JOB ITEM → A stretch of the entries below is to be set down exactly, running from the line with "fruit basket: present [394,305,627,415]" through the line with "side table: none", both included, and no other line.

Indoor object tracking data

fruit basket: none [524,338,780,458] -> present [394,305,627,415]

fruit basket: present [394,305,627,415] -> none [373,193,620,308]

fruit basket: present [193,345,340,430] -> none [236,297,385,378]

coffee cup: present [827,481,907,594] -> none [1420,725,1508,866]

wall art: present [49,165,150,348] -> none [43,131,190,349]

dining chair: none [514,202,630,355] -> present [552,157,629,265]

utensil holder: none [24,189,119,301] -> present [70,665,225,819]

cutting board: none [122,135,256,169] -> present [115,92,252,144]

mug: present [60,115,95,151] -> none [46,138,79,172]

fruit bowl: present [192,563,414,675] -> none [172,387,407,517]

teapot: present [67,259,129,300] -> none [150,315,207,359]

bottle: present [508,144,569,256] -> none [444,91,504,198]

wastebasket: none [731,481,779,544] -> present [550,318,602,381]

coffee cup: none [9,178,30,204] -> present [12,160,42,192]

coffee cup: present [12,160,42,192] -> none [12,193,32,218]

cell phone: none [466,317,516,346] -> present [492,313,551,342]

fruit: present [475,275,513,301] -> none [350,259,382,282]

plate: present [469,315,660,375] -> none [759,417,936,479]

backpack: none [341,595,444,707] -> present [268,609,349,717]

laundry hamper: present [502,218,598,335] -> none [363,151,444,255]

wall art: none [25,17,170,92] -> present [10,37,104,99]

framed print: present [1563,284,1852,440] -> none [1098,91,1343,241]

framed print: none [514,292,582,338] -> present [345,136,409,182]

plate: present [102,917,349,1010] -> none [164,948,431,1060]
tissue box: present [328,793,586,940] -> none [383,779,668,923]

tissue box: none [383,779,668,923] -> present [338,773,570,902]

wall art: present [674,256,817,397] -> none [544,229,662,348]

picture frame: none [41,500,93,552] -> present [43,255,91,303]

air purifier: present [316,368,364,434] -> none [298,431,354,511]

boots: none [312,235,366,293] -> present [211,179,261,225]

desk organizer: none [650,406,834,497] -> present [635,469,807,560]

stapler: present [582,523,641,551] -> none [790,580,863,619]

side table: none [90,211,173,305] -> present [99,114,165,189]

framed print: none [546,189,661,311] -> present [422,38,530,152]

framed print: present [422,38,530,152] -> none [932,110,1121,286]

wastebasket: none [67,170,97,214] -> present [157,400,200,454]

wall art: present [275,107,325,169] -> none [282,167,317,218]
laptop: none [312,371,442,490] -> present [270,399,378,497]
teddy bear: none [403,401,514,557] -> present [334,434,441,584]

WORKED SOLUTION →
fruit basket: present [394,305,627,415] -> none [373,193,620,308]

fruit basket: present [193,345,340,430] -> none [236,297,385,378]

coffee cup: present [827,481,907,594] -> none [1420,725,1508,866]

wall art: present [49,165,150,348] -> none [43,131,190,349]

dining chair: none [514,202,630,355] -> present [552,157,629,265]

utensil holder: none [24,189,119,301] -> present [70,665,225,819]

cutting board: none [122,135,256,169] -> present [115,92,252,144]

mug: present [60,115,95,151] -> none [46,138,79,172]

fruit bowl: present [192,563,414,675] -> none [172,387,407,517]

teapot: present [67,259,129,300] -> none [150,315,207,359]

bottle: present [508,144,569,256] -> none [444,91,504,198]

wastebasket: none [731,481,779,544] -> present [550,318,602,381]

coffee cup: none [9,178,30,204] -> present [12,160,42,192]

coffee cup: present [12,160,42,192] -> none [12,193,32,218]

cell phone: none [466,317,516,346] -> present [492,313,551,342]

fruit: present [475,275,513,301] -> none [350,259,382,282]

plate: present [469,315,660,375] -> none [759,417,936,479]

backpack: none [341,595,444,707] -> present [268,609,349,717]

laundry hamper: present [502,218,598,335] -> none [363,151,444,255]

wall art: none [25,17,170,92] -> present [10,37,104,99]

framed print: present [1563,284,1852,440] -> none [1098,91,1343,241]

framed print: none [514,292,582,338] -> present [345,136,409,182]

plate: present [102,917,349,1010] -> none [164,948,431,1060]
tissue box: present [328,793,586,940] -> none [383,779,668,923]

tissue box: none [383,779,668,923] -> present [338,773,570,902]

wall art: present [674,256,817,397] -> none [544,229,662,348]

picture frame: none [41,500,93,552] -> present [43,255,91,303]

air purifier: present [316,368,364,434] -> none [298,431,354,511]

boots: none [312,235,366,293] -> present [211,179,261,225]

desk organizer: none [650,406,834,497] -> present [635,469,807,560]

stapler: present [582,523,641,551] -> none [790,580,863,619]

side table: none [90,211,173,305] -> present [99,114,165,189]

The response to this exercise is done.